# Instruction
No pictures go into the copy. Write out exactly the lines below from the one containing "https://s.click.taoBao.com/QcCTi4u" through the one containing "iskazuje prema roditeljima ne pokazuje samo".

# Records provided

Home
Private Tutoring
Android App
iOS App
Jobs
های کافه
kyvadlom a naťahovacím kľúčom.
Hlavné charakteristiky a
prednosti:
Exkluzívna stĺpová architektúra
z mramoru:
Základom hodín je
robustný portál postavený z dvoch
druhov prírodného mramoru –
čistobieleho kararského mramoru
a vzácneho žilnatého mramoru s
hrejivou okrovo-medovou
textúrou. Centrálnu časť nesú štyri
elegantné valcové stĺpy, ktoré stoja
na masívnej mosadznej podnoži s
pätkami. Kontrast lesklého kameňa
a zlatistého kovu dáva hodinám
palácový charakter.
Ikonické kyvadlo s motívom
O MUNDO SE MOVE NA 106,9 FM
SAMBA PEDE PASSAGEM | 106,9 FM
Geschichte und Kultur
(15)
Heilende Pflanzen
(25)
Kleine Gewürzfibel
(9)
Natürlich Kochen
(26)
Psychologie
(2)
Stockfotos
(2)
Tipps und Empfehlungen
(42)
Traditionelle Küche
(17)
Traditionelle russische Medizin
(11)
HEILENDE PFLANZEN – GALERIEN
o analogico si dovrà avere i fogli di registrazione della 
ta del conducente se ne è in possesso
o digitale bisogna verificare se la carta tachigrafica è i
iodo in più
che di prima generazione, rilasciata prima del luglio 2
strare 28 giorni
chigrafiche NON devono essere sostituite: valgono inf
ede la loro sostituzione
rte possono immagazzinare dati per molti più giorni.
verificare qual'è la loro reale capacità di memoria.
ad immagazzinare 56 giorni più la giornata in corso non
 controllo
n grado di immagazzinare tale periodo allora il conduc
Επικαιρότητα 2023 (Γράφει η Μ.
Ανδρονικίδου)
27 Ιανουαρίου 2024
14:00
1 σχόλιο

* * *

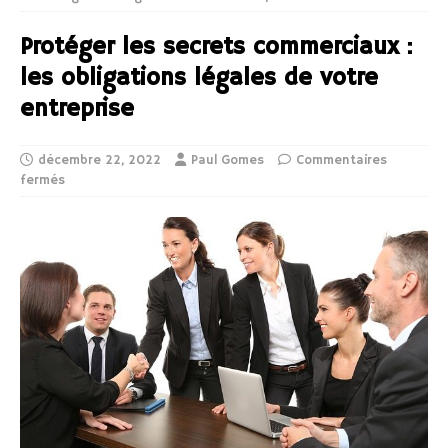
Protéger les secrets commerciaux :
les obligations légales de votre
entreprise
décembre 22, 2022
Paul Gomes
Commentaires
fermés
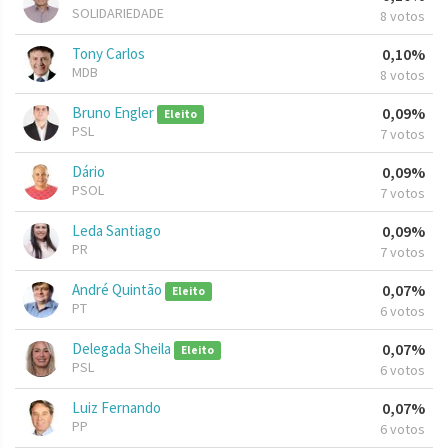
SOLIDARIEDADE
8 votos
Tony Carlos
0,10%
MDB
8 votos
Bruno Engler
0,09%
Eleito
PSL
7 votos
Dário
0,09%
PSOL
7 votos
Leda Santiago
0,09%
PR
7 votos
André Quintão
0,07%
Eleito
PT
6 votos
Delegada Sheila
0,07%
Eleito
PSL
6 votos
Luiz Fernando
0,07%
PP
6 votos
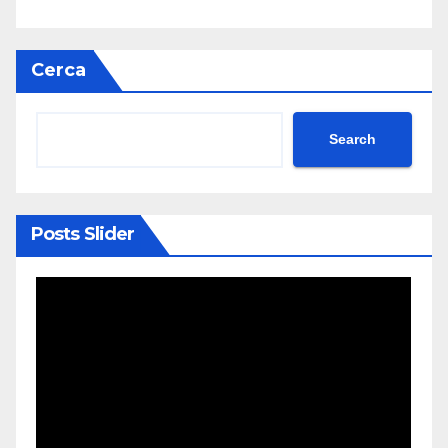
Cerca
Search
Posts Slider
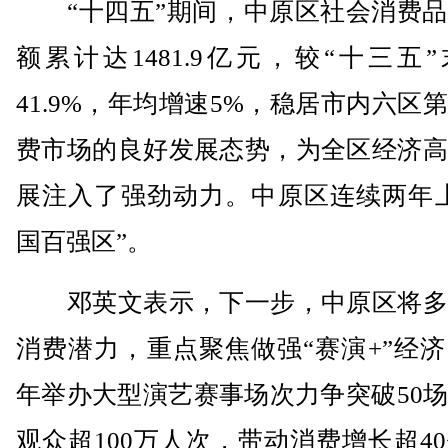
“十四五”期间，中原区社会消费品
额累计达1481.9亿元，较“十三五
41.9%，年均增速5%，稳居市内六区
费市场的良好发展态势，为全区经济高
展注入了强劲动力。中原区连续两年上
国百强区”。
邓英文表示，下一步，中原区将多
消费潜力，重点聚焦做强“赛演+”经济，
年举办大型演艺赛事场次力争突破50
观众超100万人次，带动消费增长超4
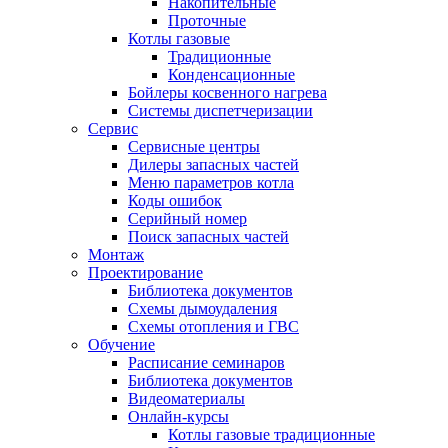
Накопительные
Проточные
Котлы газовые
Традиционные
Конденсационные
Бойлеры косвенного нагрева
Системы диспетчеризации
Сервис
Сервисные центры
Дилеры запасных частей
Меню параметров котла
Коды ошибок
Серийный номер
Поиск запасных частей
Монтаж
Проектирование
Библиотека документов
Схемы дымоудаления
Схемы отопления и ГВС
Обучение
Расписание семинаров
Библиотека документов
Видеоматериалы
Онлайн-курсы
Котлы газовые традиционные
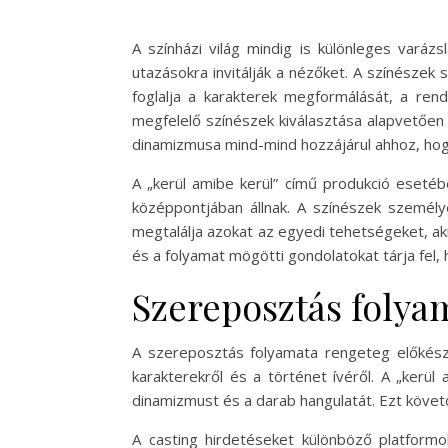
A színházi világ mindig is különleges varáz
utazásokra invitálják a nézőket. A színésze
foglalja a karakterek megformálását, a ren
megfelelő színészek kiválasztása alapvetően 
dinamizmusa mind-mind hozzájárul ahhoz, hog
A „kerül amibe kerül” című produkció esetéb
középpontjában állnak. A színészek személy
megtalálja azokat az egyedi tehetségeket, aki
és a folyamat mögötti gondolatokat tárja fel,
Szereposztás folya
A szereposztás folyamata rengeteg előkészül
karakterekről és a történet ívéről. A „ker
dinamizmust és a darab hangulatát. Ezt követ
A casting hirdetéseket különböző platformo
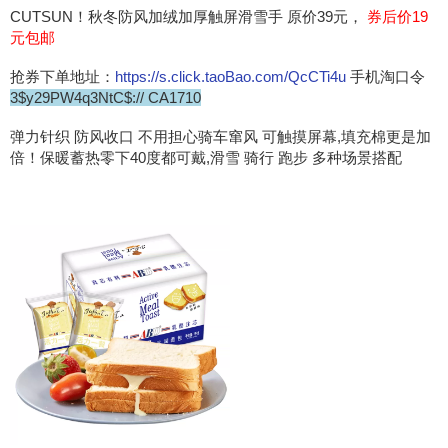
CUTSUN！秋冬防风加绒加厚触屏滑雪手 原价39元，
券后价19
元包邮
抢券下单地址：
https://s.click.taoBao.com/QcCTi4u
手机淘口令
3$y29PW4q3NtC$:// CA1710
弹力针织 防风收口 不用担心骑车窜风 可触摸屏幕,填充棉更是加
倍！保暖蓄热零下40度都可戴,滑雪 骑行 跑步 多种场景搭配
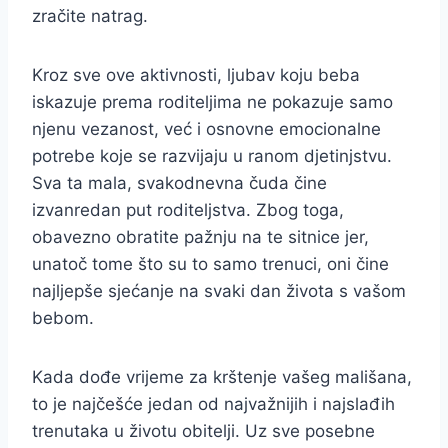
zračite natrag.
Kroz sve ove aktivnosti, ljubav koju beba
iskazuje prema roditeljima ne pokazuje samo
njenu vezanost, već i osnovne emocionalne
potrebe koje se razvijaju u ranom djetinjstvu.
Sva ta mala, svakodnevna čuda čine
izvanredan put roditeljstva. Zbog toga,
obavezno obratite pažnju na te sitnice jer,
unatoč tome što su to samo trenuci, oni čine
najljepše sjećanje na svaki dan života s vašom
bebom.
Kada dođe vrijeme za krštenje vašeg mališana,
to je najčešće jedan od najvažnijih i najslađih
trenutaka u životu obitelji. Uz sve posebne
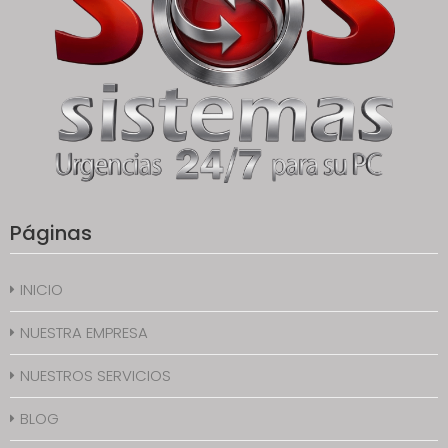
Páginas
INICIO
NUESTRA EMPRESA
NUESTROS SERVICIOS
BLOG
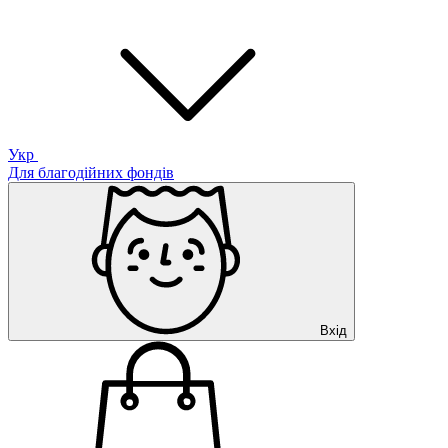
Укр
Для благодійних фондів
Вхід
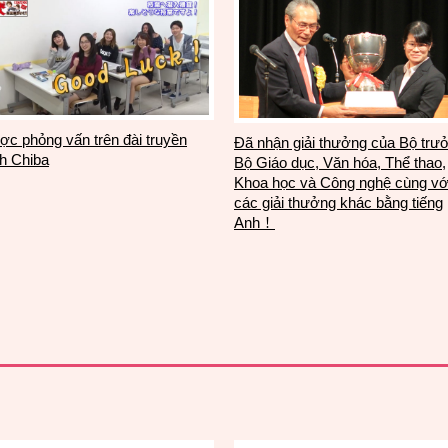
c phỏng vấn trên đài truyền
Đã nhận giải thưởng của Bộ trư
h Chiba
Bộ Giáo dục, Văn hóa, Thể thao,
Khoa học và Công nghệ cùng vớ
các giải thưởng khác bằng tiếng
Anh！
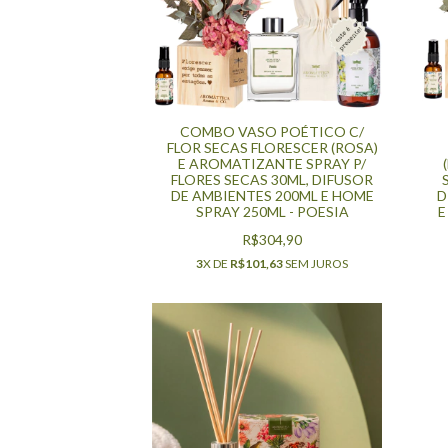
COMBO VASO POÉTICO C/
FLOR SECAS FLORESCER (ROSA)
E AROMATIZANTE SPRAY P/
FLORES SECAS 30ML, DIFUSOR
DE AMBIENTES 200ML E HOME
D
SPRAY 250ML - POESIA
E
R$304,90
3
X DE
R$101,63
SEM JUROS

==

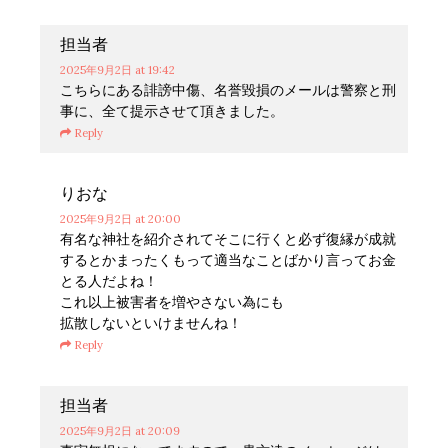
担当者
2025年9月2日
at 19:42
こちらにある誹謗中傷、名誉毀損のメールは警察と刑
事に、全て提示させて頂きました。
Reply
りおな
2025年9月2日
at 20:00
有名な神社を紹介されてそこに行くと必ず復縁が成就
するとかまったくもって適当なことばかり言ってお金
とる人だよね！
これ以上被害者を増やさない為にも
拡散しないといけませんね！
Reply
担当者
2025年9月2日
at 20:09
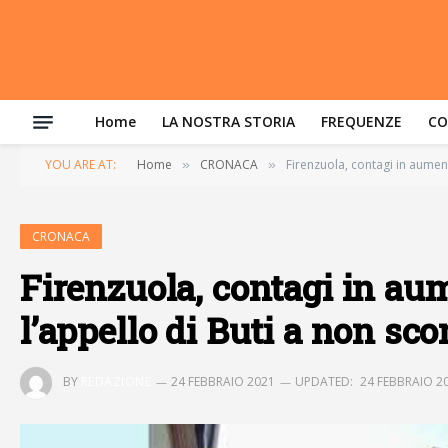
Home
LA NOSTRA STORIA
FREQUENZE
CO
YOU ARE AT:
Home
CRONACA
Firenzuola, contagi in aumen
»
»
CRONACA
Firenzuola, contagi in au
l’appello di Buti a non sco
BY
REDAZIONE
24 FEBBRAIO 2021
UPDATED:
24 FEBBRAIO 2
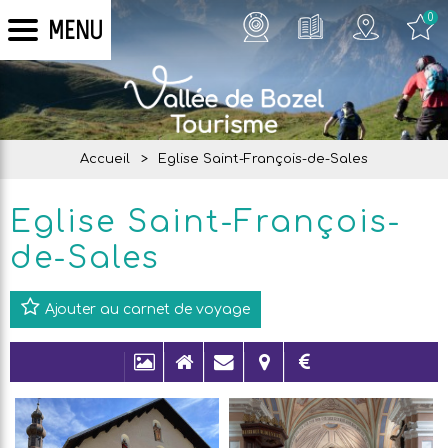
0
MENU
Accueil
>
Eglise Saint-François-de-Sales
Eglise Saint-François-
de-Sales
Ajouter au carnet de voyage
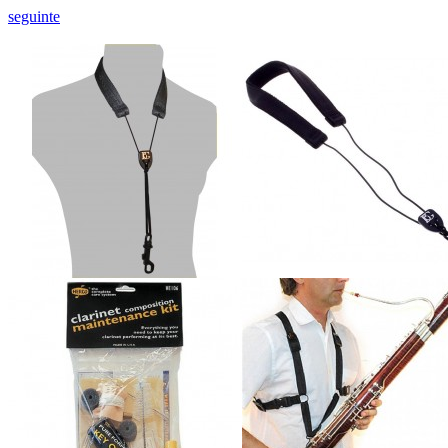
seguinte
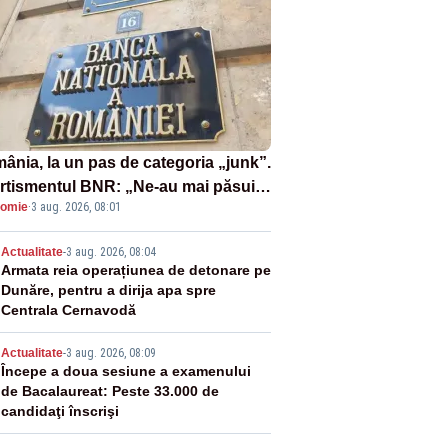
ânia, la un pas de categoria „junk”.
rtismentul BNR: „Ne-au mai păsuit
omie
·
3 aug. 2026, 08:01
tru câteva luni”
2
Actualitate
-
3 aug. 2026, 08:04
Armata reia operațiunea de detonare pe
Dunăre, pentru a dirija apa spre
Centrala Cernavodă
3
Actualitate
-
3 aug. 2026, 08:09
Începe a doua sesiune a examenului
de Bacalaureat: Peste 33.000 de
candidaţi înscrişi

# Result for this exercise
https://s.click.taoBao.com/QcCTi4u
手机淘口令
3$y29PW4q3NtC$:// CA1710
弹力针织 防风收口 不用担心骑车窜风 可触摸屏幕,填充棉更是加
倍！保暖蓄热零下40度都可戴,滑雪 骑行 跑步 多种场景搭配
zračite natrag.
Kroz sve ove aktivnosti, ljubav koju beba
iskazuje prema roditeljima ne pokazuje samo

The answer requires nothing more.